I’m disappointed in the natural and social sciences integration; 20 years of interdisciplinary collaboration hasn’t broken down many old paradigms
The propagation system is not as well organized in many countries. As a result, things can go wrong during propagating and all sorts of pests and diseases can affect generation after generation. That eventually leads to lower yields because the propagation material is thoroughly diseased. I’ve done a lot of work on improving that situation.’
Now there is a hybrid potato, which does reproduce via seeds. Problem solved?
‘Propagation via seeds goes much faster than the slow vegetative propagation via tubers that you have to plant out. There are hundreds of seeds in one berry, and loads of berries on one plant. Per hectare of land, 25 grams of seed will suffice, as opposed to 2000 kilos of tubers. So the logistics of transport and storage are far simpler. Also, hybrid seed doesn’t carry any diseases and can be stored for a long time. But it has its disadvantages as well. A small seed is quite different to a tuber, and it doesn’t provide that very early growing power that a young potato plant gets from a tuber. You can solve that by having specialized plant breeders breed and distribute seedlings from seed. It would be even better to get seedlings producing tubers and then distribute those, but then you lose much of the practical advantage of seed. So it’s not so easy to develop a good business model for plant breeders.’
You’ve worked a lot with social scientists in the course of your career. You were ahead of your time with that multidisciplinary approach.
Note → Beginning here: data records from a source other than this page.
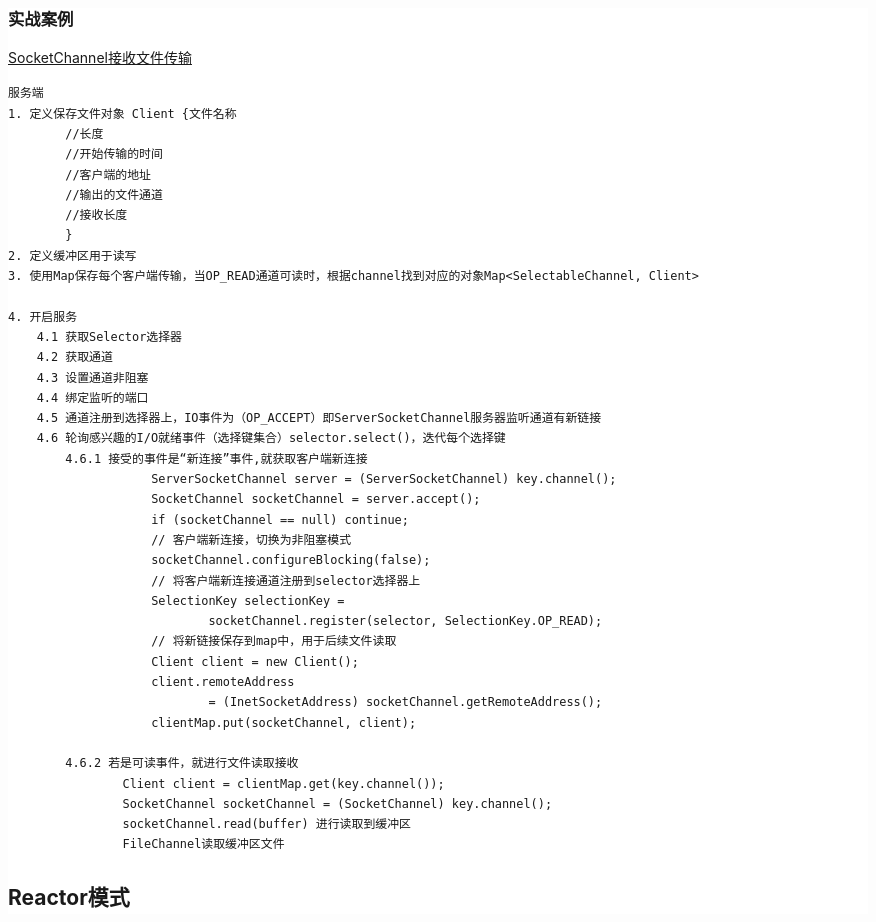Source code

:    

### 实战案例

[SocketChannel接收文件传输](https://github.com/chenpc1234/Note/tree/main/Java/NIO/Code/NioDemos/src/main/java/com/crazymakercircle/iodemo/socketDemos)

```tex
服务端
1. 定义保存文件对象 Client {文件名称
        //长度
        //开始传输的时间
        //客户端的地址
        //输出的文件通道
        //接收长度
        }
2. 定义缓冲区用于读写
3. 使用Map保存每个客户端传输，当OP_READ通道可读时，根据channel找到对应的对象Map<SelectableChannel, Client>

4. 开启服务
	4.1 获取Selector选择器
	4.2 获取通道
	4.3 设置通道非阻塞
	4.4 绑定监听的端口
	4.5 通道注册到选择器上，IO事件为（OP_ACCEPT）即ServerSocketChannel服务器监听通道有新链接
	4.6 轮询感兴趣的I/O就绪事件（选择键集合）selector.select()，迭代每个选择键
		4.6.1 接受的事件是“新连接”事件,就获取客户端新连接
				 	ServerSocketChannel server = (ServerSocketChannel) key.channel();
                    SocketChannel socketChannel = server.accept();
                    if (socketChannel == null) continue;
                    // 客户端新连接，切换为非阻塞模式
                    socketChannel.configureBlocking(false);
                    // 将客户端新连接通道注册到selector选择器上
                    SelectionKey selectionKey =
                            socketChannel.register(selector, SelectionKey.OP_READ);
                    // 将新链接保存到map中，用于后续文件读取
                    Client client = new Client();
                    client.remoteAddress
                            = (InetSocketAddress) socketChannel.getRemoteAddress();
                    clientMap.put(socketChannel, client);
              
		4.6.2 若是可读事件，就进行文件读取接收	
				Client client = clientMap.get(key.channel());
				SocketChannel socketChannel = (SocketChannel) key.channel();
				socketChannel.read(buffer) 进行读取到缓冲区
				FileChannel读取缓冲区文件
```





## Reactor模式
How did it come about?
‘It started with a programme in West Africa, in which the task was to define issues together with farmers and arrive at solutions through a joint learning process. That called for collaboration with sociologists, which is not so simple. You have to get to know their language and their academic culture. And they have to learn how agronomists think and work. Then I started doing the same in other programmes and situations. I learned a lot from that collaboration, and I think it’s one of the crowning achievements in my work. But I’m also disappointed in the so-called natural and social sciences integration in which PhD researchers integrate two subject areas in their research, with one supervisor from each field.
And may I just end by saying this: WUR should pay its secretaries much better
That only works if the supervisor is doing that integrating as well. And that doesn’t happen enough. Twenty years of interdisciplinary collaboration hasn’t broken down many old paradigms. And I get the feeling that enthusiasm for that collaboration has diminished, partly because it hasn’t achieved much scientifically. There aren’t many multidisciplinary journals with a high impact factor. If you’re pursuing an academic career, natural-social sciences integration is not helpful.’
Your work is over, although you will continue to supervise PhDs. You’ll have lots of spare time. Any plans?
‘I’m going to write a book. An absurdist novel. I started it a few years ago, and now I’m going to finish it. And then I’ll put it in a drawer. It doesn’t need to be published. Writing is great fun, but I’m not writing this book for a reader’s enjoyment. I’m writing it because I enjoy it so much myself. And may I just end by saying this: WUR should pay its secretaries much better.’